Faktor lingkungan nonsosial terdiri atas: (a) lingkungan alamiah, seperti kondisi udara dan suasana yang dapat mendukung maupun menghambat proses belajar siswa, (b) faktor instrumental, adalah perangkat belajar terdiri atas hardware, seperti gedung sekolah, alat-alat belajar, fasilitas belajar dan lain sebagainya.

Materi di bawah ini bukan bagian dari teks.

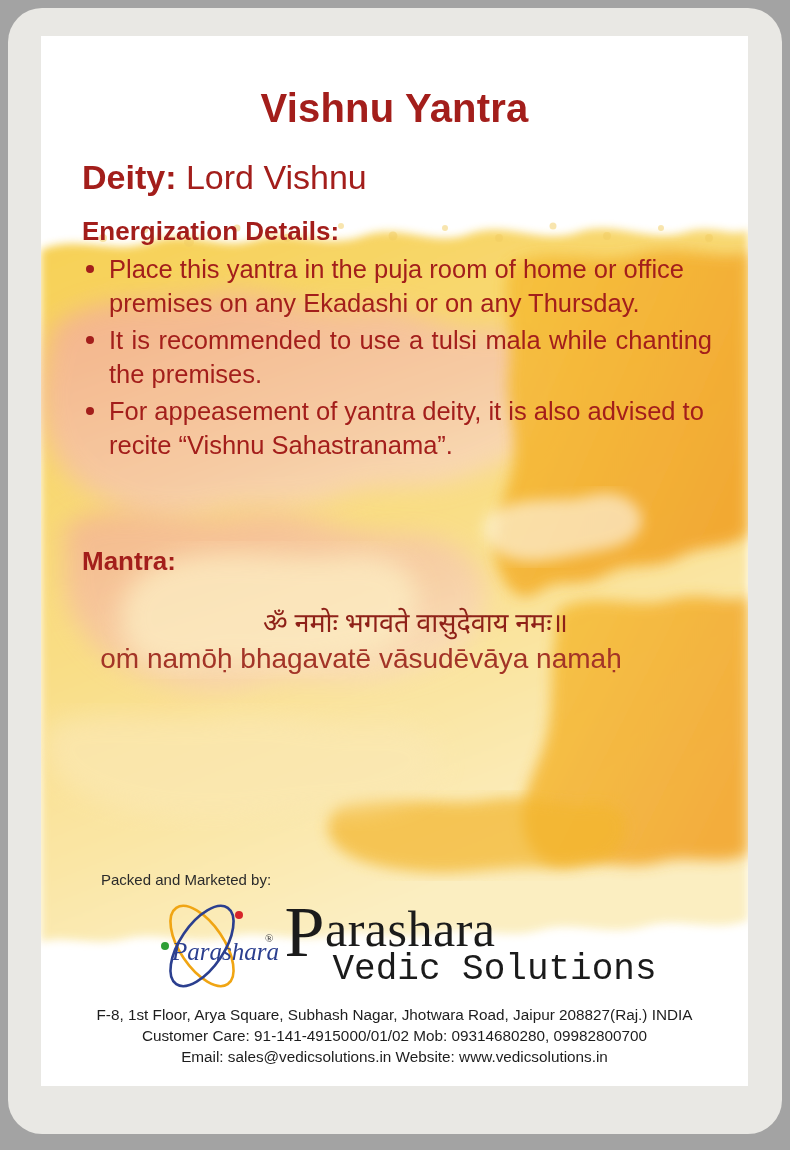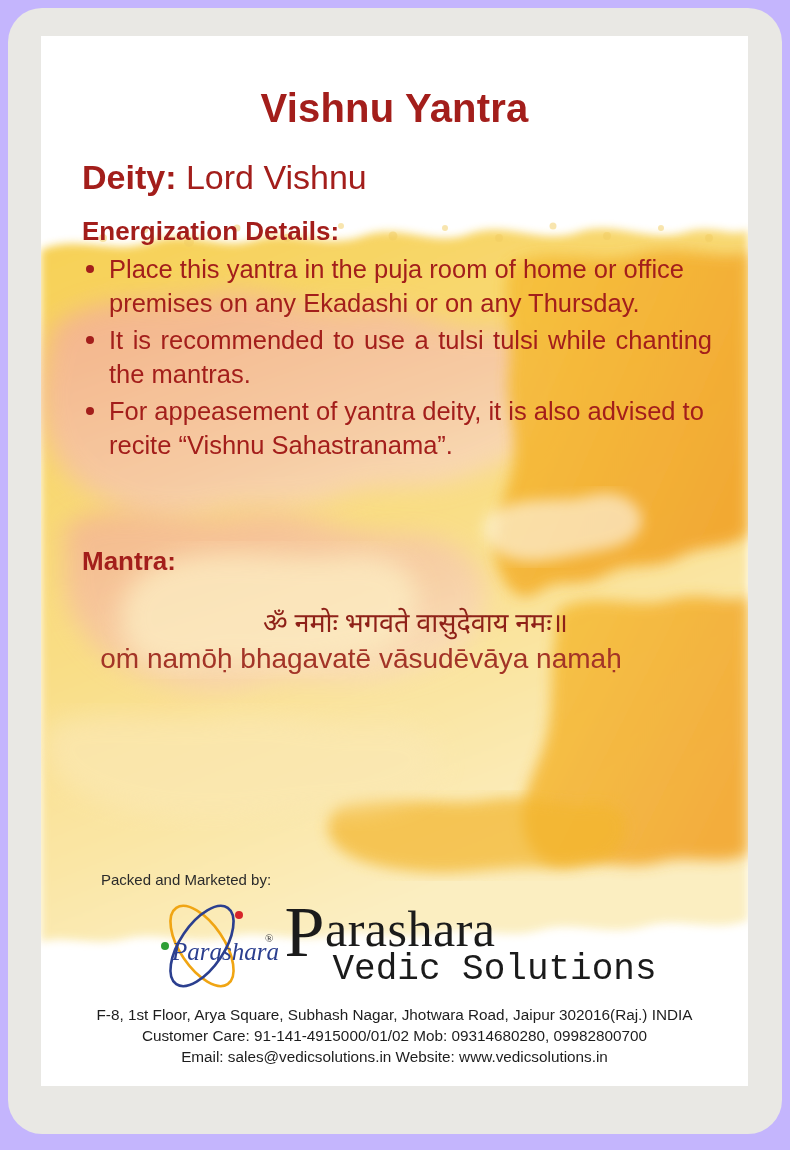"Vishnu Yantra" #page { background: #c4b5fd -> #a3a3a3 }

Software, seperti kutrikulim sekolah, peraturan-peraturan sekolah, buku panduan, silabus, dan lain sebagainya, serta (c) faktor materi pelajaran,
faktor ini hendaknya disesuaikan dengan usia perkembangan siswa, begitu juga dengan metode mengajar guru disesuaikan dengan kondisi perkembangan siswa.
Kreteria penilaian menurut Suwandi (2010:137) adalah (1) keaktifan siswa selama apersepsi, (2) keaktifan dan perhatian siswa pada saat guru menyampaikan materi, dan (3) minat dan motivasi siswa saat mengikuti kegiatan pembelajaran.
Ditambahkan oleh Sudjana (2012: 60-62) , kreteria yang dapat digunkan dalam penilaian proses pembelajaran adalah: (1) konsisten kegiatan pembelajaran dengan kurikulum, (2) keterlaksanaan oleh guru, (3) keterlaksanaan siswa, (4) motivasi belajar siswa, (5) keaktifan para siswa dalam kegiatan pembelajaran, (6) interaksi guru dan siswa, (7) keterampilan atau keterampilan gutu mengajar, dan (8) kualitas hasil belajar yang dicapai siswa.
Dari teori yang dikemukan oleh para ahli di atas dapat disintesiskan sebagai penilaian dan perhatian siswa selama kegiatan pembelajaran pembelajaran dalam penelitian ini yaitu : (1) keterlaksanaan kegiatan pembelajaran oleh siswa dan (2) keaktifan dan perhatian siswa selama kegiatan pembelajaran.